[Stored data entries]
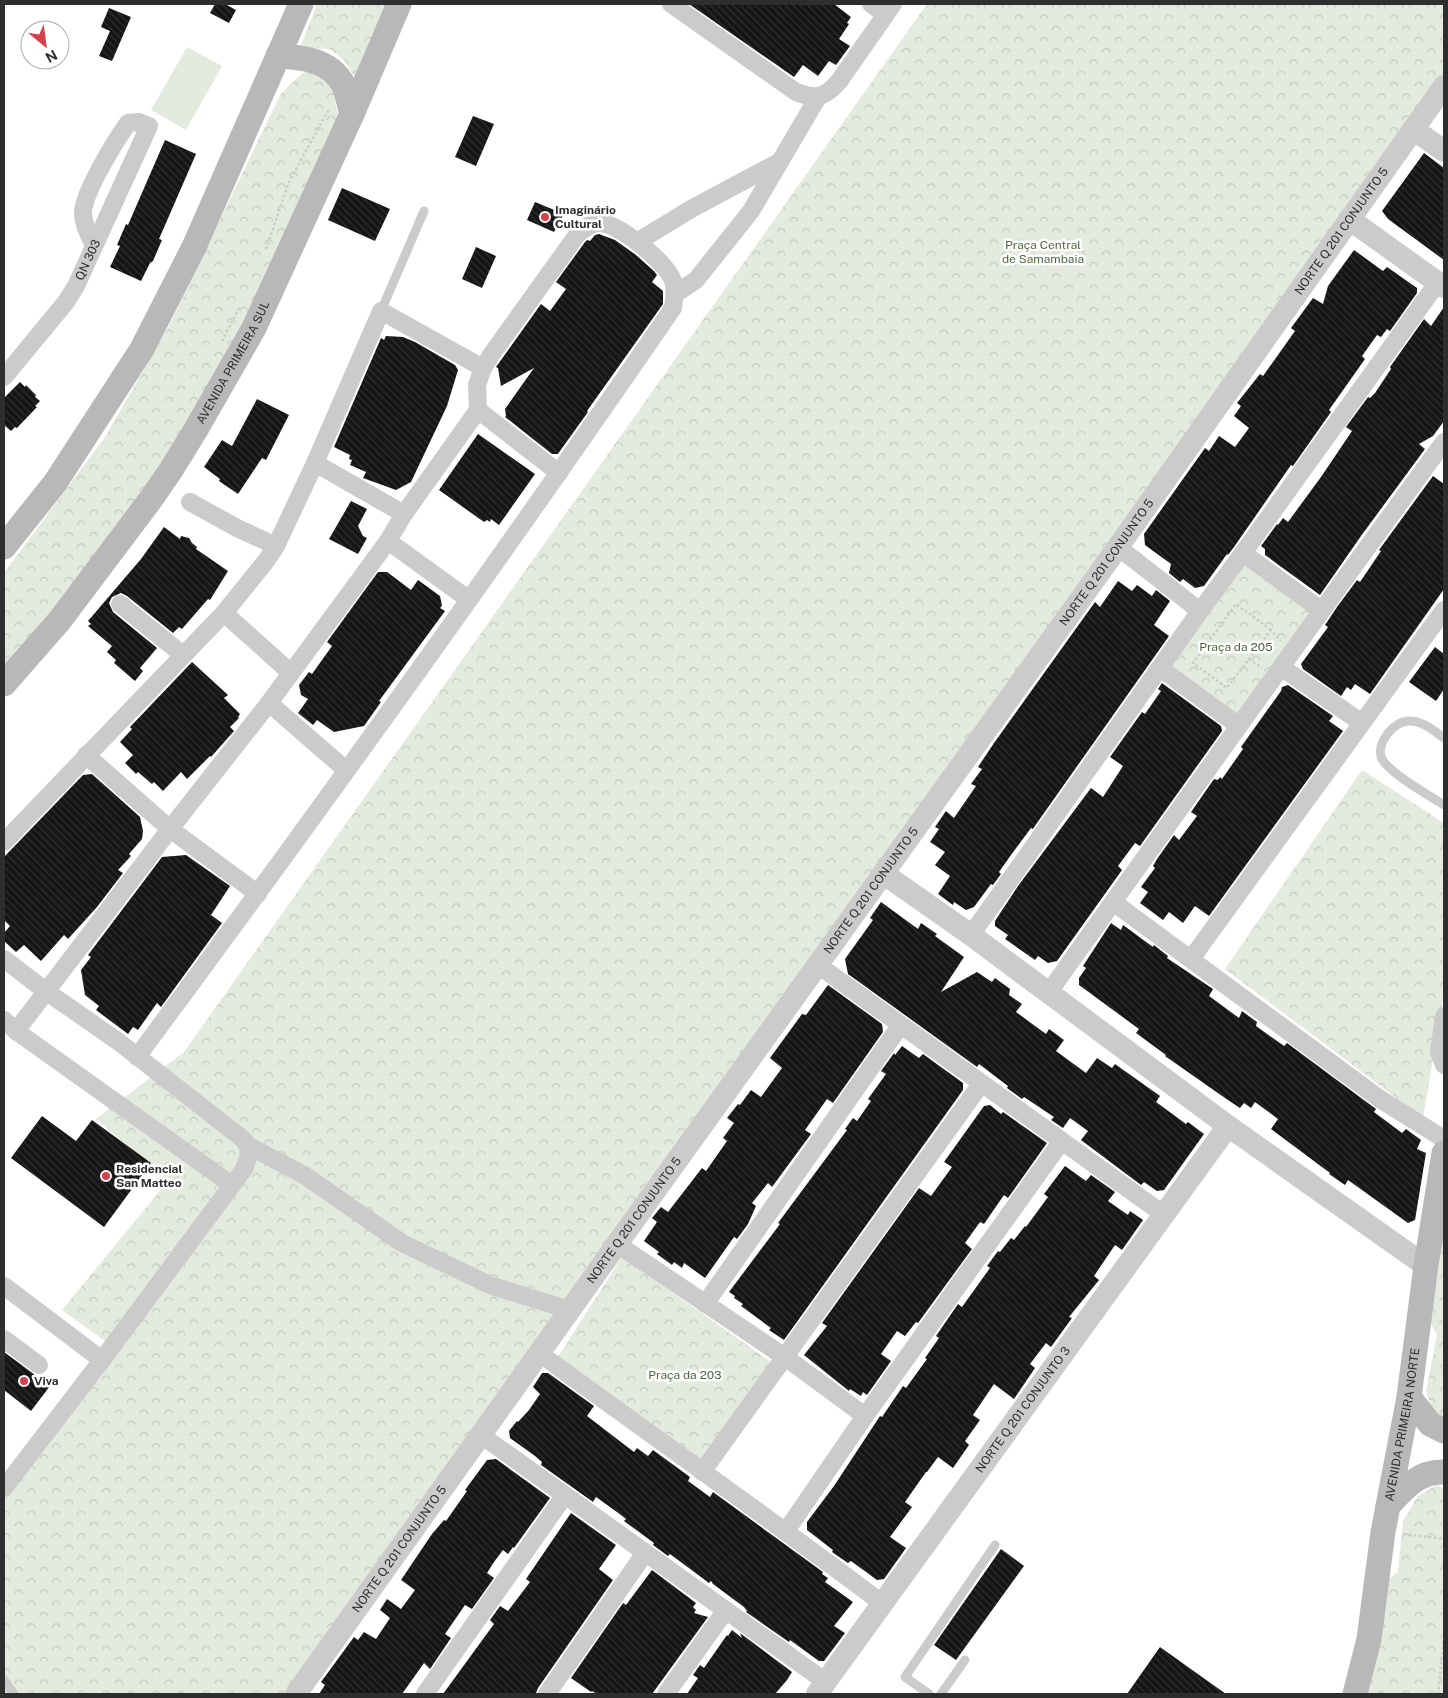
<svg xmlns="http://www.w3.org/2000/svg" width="1448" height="1698" font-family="'Public Sans',sans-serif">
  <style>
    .grass { fill: #e4eade }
    .forest { fill: url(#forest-crowns) }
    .building { fill: url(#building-back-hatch) }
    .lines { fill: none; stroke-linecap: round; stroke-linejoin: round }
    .path { stroke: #cbcbcb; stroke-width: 2.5; stroke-dasharray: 2.5 2.5; stroke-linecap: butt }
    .service { stroke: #cbcbcb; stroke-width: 9 }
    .minor { stroke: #cbcbcb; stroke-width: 18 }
    .tertiary { stroke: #cbcbcb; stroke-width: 22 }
    .secondary { stroke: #b8b8b8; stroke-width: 25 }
    .poi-dot { fill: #d5414a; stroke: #fff; stroke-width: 2 }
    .labels { text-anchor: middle; stroke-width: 5; stroke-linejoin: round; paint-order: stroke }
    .poi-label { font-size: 12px; font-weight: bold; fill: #2e2e2e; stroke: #fff; text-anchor: start }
    .street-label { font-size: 12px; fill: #2e2e2e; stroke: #fff }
    .park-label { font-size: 12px; fill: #516640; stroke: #fff }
  </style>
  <defs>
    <pattern id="forest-crowns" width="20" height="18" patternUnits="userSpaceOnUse" patternTransform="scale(1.25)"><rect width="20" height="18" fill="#e4eade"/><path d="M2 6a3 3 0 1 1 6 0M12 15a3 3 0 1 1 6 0" fill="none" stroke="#c4c9bf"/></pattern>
    <pattern id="building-back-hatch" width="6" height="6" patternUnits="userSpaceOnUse" patternTransform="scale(1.25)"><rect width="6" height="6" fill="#151515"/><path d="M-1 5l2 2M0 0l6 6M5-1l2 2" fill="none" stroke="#2f2f2f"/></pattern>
  </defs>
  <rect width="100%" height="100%" fill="#fff"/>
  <path class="grass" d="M187,47L222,66L186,130L151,110Z"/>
  <path class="forest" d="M317,4H393L358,82L344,60L330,49L300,48Z
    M927,4H1444V103L298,1694H4V1492L112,1346L62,1310L168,1181L96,1119L184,1052Z
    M313,67L331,79L339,121L227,361L136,514L4,673V573L105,437L168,328L280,95L298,77Z
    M1241,541L1330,607L1243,736L1152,668Z
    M1362,770L1444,823V993L1423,1118L1225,969Z
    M1444,1230V1420L1434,1414L1426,1392L1437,1335L1431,1324Z
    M622,1257L774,1364L702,1461L558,1357Z
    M1437,1485L1444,1489V1694H1362L1382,1584L1398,1572L1403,1521L1418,1496Z"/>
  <path class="building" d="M215,4H225L236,10L229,23L210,13Z
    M689,4H834L851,17L847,23L849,24L839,39L850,46L836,65L829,61L818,76L803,65L794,77Z
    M109,8L131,17L112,61L99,56L110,31L101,27Z
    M473,116L494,124L476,166L455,157Z
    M165,140L196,154L159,239L162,240L153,261L150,263L141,281L110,267L120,246L117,245L126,224L128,225Z
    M1424,153L1444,168V260L1388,219L1382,211Z
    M342,188L390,209L375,241L328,220Z
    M535,202L564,214L554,232L527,220Z
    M599,234L615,240L636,255L654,271L657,275L652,282L663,291V304L587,411L588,412L560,451L558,454H552L505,417L506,416L505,409L534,368L501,386L498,368L496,367L541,304L550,311L566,289L556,282L585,242L587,240L590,241L595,235Z
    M476,247L496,256L482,288L462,279Z
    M1354,250L1383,271L1387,267L1417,288V293L1390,331L1387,329L1381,337L1377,335L1362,356L1365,359L1329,410L1331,412L1293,466L1291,465L1234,547L1228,555L1227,554L1204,586L1195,588L1183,579L1180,582L1169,573L1171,564L1145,545L1144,534L1205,448L1209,451L1219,436L1235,447L1249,428L1234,416L1241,406L1237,403L1260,374L1263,376L1295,331L1291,328L1313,298L1323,304L1328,286Z
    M1444,307V421L1433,436L1419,444L1425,449L1361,536L1320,595L1265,555V549L1261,546L1277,524L1278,525L1283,518L1288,522L1321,477L1352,431L1346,427L1368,397L1370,398L1375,393L1391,369L1390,367L1424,319L1431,326Z
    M386,336L403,337L415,342L455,365L458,370L447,406L411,482L396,490L363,478L366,472L350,465L352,460L349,459L350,455L334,447L381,338L384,340Z
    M20,382L25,387L26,385L36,395L35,397L40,401L35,406L37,407L17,428L15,427L11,431L4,425V398Z
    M257,399L289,415L266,460L262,458L238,494L219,481L220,479L204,467L222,440L232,446Z
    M478,434L535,474L499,525L491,519L490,522L487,520L484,522L439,490Z
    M1433,476L1444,484V589L1370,694L1355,684L1351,690L1347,687L1341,696L1303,669L1301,664L1328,627L1325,625L1337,607L1357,580L1360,582L1381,551L1379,550Z
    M351,501L367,509L358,526L363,536L367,538L358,554L329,539Z
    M164,527L180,539L181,536L189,538L192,543L197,547L196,549L228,571L210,600L208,599L182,629L179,627L173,633L127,596L121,593L112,597L109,603L113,612L157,648L140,668L143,671L135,681L114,663L116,660L107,652L112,646L88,626L91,624L88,621L141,559Z
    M378,572H387L411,590L418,580L440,596L442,606L440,608L445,611L379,701L381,702L364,726L334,732L317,720L313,725L298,713L308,699L301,695L299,685L309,672L312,674L332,646L327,642Z
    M1118,581L1132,591L1137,585L1152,596L1156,590L1170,601L1154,625L1169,636L1037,823L1033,829L1031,828L1011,855L999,872L1001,874L993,885L991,884L974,907L966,910L954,902L953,905L938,894L950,876L935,865L945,852L930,842L939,829L935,827L946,811L954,818L976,786L971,784L982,769L978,767L994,743L1095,602L1100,607Z
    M1435,647L1444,654V689L1436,701L1409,682Z
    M192,662L228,695L224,698L240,714L238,717L239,718L230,727L234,731L211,757L210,756L187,779L181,772L163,791L154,782L152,784L138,772L136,774L125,763L133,755L120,742L132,729L130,727Z
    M1162,683L1221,726L1222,731L1140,846L1135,843L1118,866L1122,870L1057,961L1048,963L1038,956L1035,960L1005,939L1008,935L995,926V921L1018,886L1091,788L1103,797L1123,766L1110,757L1142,712L1145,714L1161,691L1158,689Z
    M1288,685L1333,716L1329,721L1343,731L1209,916L1195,906L1183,923L1169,912L1163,920L1140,903L1148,892L1141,887L1155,868L1153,866L1157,859L1174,835L1179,840L1197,816L1191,812L1214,779L1218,780L1220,777L1222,779L1243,749L1241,747L1281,691L1282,687Z
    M92,774L140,817L143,831L142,839L129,854L131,856L118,870L123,873L97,907L68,939L64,935L41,961L24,945L16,952L4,941V933L10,926L4,920V857L83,775Z
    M186,855L230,886L211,915L222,923L161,1007L157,1003L138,1030L133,1027L128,1034L96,1010L99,1006L85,995L81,970L91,957L88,955L162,857Z
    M881,902L918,929L921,923L937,934L935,936L964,957L941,992L977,972L992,982L995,978L1010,989L1009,995L1022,1004L1016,1012L1046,1034L1049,1029L1064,1040L1056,1051L1086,1073L1097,1058L1112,1068L1115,1064L1160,1096L1156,1102L1186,1124L1188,1122L1204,1134L1164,1190L1157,1191L1144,1182L1141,1185L1081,1140L1088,1131L1070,1118L1063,1128L1051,1120L1054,1117L1024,1097L1022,1099L1007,1088L1008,1086L979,1064L977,1067L848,974L845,959L873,920L870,918Z
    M1111,923L1121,930L1123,925L1153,947L1154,945L1168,956L1167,958L1213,989L1209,996L1239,1018L1242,1011L1257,1022L1256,1026L1284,1046L1287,1043L1376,1109L1374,1112L1402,1133L1406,1129L1421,1140L1417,1149L1426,1153L1415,1220L1408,1223L1348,1180L1345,1185L1329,1174L1330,1173L1271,1129L1278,1119L1255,1102L1251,1108L1244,1103L1240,1108L1225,1098L1165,1056L1166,1055L1136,1033L1139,1029L1079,985V978L1086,968L1083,966Z
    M828,985L882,1024L883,1032L833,1103L827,1099L805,1130L811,1134L772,1187L768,1183L752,1203L756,1206L748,1224L737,1239L734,1237L705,1278L684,1263L682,1268L674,1262L672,1265L657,1254L659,1252L644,1241L657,1222L652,1218L661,1207L668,1212L702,1168L706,1171L727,1141L723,1138L734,1123L727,1118L738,1104L740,1105L751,1090L761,1097L782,1068L770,1058L802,1014L806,1015Z
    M902,1046L919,1058L923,1054L963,1083V1090L784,1340L769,1330L771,1328L741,1306L743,1304L734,1298L735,1296L729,1292L780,1224L778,1223L847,1130L845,1129L853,1118L857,1121L871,1101L868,1099L886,1074L881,1071L894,1053L895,1055Z
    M990,1105L1001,1114L1003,1112L1047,1143L1008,1198L1004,1195L984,1224L980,1222L965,1243L972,1249L918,1323L916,1322L905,1336L897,1331L881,1354L891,1361L867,1395L863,1392L861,1396L850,1389L849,1391L804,1355L827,1326L822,1323L919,1188L931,1196L952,1167L944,1162L984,1106Z
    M42,1116L76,1141L92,1120L151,1163L104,1227L11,1158Z
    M1065,1166L1086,1181L1091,1175L1115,1192L1108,1201L1128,1215L1130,1211L1143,1220L1122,1250L1115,1245L1094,1276L1099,1280L1069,1317L1072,1318L1051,1347L1046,1343L1030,1364L1035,1368L1014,1399L994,1384L973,1415L980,1420L965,1441L969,1445L953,1468L938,1457L927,1472H926L905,1502L912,1507L890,1537L906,1548L884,1579L877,1580L851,1561L848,1563L832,1552L833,1550L807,1530V1522L834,1486L880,1416L882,1417L903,1386L906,1388L927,1359L925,1358L939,1338L936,1336L958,1304L962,1307L990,1268L987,1266L998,1251L1000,1252L1011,1238L1014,1240L1025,1226L1026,1227L1048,1197L1044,1194Z
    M4,1352L50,1386L31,1411L4,1390Z
    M542,1373H548L594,1406L587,1416L634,1452L637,1448L648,1456L653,1450L690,1477L688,1481L710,1497L713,1492L823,1572L822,1574L828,1578L825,1582L853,1602L834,1626L845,1633L824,1661H819L790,1640L789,1642L746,1612L747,1611L744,1607L713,1584L711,1581L709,1583L670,1554L668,1556L653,1545L654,1543L624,1521L626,1519L617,1512L596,1497L593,1502L541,1465L542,1462L535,1456L510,1438L509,1431L517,1421L518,1422L529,1410L540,1394L533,1387Z
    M496,1459L550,1498L514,1548L513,1547L508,1554L503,1550L494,1562L487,1573L494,1578L472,1609L465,1605L445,1634L451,1638L430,1669L424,1663L402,1694H319L325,1685L321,1682L354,1637L358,1640L364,1632L376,1639L390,1618L380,1610L387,1599L401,1609L415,1590L401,1580L432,1534L444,1520L446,1521L467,1491L465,1490L487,1460Z
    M571,1513L616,1545L599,1569L613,1580L538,1688L536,1693V1694H443L494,1624L490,1620L500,1606L508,1611L530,1582L526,1579Z
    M1001,1549L1024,1566L956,1660L934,1645Z
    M652,1570L696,1603L693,1607L696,1610L694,1613L708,1617L652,1694H597L592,1691L591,1692L571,1678L623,1603L626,1605Z
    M732,1630L742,1638L740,1633L792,1672L787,1680L775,1694H687L698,1678L693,1675L700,1665L704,1668L727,1635L728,1636Z
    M1160,1647L1202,1677L1226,1694H1127Z"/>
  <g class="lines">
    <path class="path" d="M266,249L289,182L329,109
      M222,341L240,306
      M1271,630L1236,604L1193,663L1227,688L1271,630L1281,641
      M1249,659L1262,668
      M1404,1534L1444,1539
      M1438,1694L1444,1640"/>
    <path class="service" d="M381,311L424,211
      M1444,738C1434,731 1423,721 1410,721C1394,720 1375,744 1382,759C1389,773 1430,796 1444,805
      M4,1680L14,1694
      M929,1694L905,1677L995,1545
      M941,1694L965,1660"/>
    <g class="minor">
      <path d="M671,4L796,92C817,100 826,97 840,80L893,4"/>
      <path d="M871,4L885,14"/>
      <path d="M637,242L691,209L779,162"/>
      <path d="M675,294L696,280L751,211L818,97"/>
      <path id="s1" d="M4,377L66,302L76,286L149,126L139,122L128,123C116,140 83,193 83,213C83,224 89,235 94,246"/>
      <path d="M478,410L559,473"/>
      <path d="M315,463L404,514"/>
      <path d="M190,502L237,528L276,546"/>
      <path d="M388,541L468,599"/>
      <path d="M1118,547L1200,611"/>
      <path d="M1243,553L1321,610"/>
      <path d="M120,604L183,655"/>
      <path d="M224,613L291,673"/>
      <path d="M1281,667L1362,723"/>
      <path d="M1160,668L1239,726"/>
      <path d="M269,703L346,770"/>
      <path d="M86,755L170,829L258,894"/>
      <path d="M4,842L224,613L266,561L276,546L315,463L381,311L483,368"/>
      <path d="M1113,902L1380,1099L1444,1139"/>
      <path d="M971,935L1200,611L1243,553L1438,282"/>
      <path d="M4,959L47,992L119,1042L244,1140C252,1151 248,1158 244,1169L102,1360L4,1488"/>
      <path d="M1191,959L1444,610"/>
      <path d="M818,965L1163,1214"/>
      <path d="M1049,992C1180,808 1311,624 1444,442"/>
      <path d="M1444,1016L1439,1052L1444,1065"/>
      <path d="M4,1020L16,1031L232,1185"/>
      <path d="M16,1031L170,829L269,703L388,541L404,514L478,410L477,385L483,368L491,355L577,235C584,229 591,222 600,223C620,224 666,262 673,281C676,289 674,299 673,308C499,561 320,810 137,1057"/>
      <path d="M247,1145L304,1175L402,1243L492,1286L570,1310"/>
      <path d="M617,1244L785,1357L865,1416"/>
      <path d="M4,1286L102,1360"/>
      <path d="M705,1304L900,1026"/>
      <path d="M4,1339L39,1365"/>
      <path d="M539,1353C654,1437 769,1518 882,1603"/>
      <path d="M481,1435L826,1682"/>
      <path d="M702,1472L981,1084"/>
      <path d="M786,1531L865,1416L1061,1142"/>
      <path d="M425,1694L565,1495"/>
      <path d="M547,1694L645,1553"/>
      <path d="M666,1694L726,1610"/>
    </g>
    <g class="tertiary">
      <path d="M1413,129L1444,151"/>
      <path d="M1349,219L1444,287"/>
      <path d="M884,874L971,935L1228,1126L1426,1266"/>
      <path id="s2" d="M296,1694L617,1244L1118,547L1444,86"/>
      <path id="s3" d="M817,1694L1228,1126"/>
    </g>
    <g class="secondary">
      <path d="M278,56C302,57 330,60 343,84C347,92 349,104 352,114"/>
      <path d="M4,547L55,483L142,349L194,247L301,4"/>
      <path id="s4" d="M4,684L60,620L151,499L171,470L195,431L254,328L352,114L399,4"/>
      <path d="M1409,1397L1430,1424L1444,1431"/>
      <path d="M1388,1506C1404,1488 1419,1471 1444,1472"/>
      <path id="s5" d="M1355,1694L1369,1639L1383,1532L1409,1397L1426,1266L1444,1153"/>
    </g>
  </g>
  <g class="poi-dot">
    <circle cx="545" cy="217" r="5"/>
    <circle cx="106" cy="1176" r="5"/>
    <circle cx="24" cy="1381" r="5"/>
  </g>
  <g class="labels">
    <g class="poi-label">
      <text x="555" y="214">Imaginário<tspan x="555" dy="14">Cultural</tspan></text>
      <text x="116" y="1173">Residencial<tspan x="116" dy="14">San Matteo</tspan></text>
      <text x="34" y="1385">Viva</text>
    </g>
    <g class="street-label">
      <text dy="4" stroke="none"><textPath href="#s2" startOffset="1798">NORTE Q 201 CONJUNTO 5</textPath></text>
      <text dy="4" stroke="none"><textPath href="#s1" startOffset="145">QN 303</textPath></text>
      <text dy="4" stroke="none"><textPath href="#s4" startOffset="396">AVENIDA PRIMEIRA SUL</textPath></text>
      <text dy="4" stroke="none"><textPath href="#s2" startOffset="1392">NORTE Q 201 CONJUNTO 5</textPath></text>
      <text dy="4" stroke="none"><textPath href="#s2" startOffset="988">NORTE Q 201 CONJUNTO 5</textPath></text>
      <text dy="4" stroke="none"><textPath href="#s2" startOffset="582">NORTE Q 201 CONJUNTO 5</textPath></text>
      <text dy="4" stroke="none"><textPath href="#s3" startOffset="351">NORTE Q 201 CONJUNTO 3</textPath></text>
      <text dy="4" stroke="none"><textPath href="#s5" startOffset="274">AVENIDA PRIMEIRA NORTE</textPath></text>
      <text dy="4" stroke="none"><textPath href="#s2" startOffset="178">NORTE Q 201 CONJUNTO 5</textPath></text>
    </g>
    <g class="park-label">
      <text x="1043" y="249">Praça Central<tspan x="1043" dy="14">de Samambaia</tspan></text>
      <text x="1236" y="651">Praça da 205</text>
      <text x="685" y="1379">Praça da 203</text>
    </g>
  </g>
  <rect width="1448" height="1698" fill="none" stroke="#2e2e2e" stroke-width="10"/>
  <g transform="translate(45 45) rotate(151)"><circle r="24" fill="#ffffff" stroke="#ababab"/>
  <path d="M0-4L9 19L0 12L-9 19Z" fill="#d5414a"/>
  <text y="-8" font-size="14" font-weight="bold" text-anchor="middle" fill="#2e2e2e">N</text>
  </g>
</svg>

● Work instructions: Scan the data above and report each line in which "linecap" is present.

● Task answer:
    .lines { fill: none; stroke-linecap: round; stroke-linejoin: round }
    .path { stroke: #cbcbcb; stroke-width: 2.5; stroke-dasharray: 2.5 2.5; stroke-linecap: butt }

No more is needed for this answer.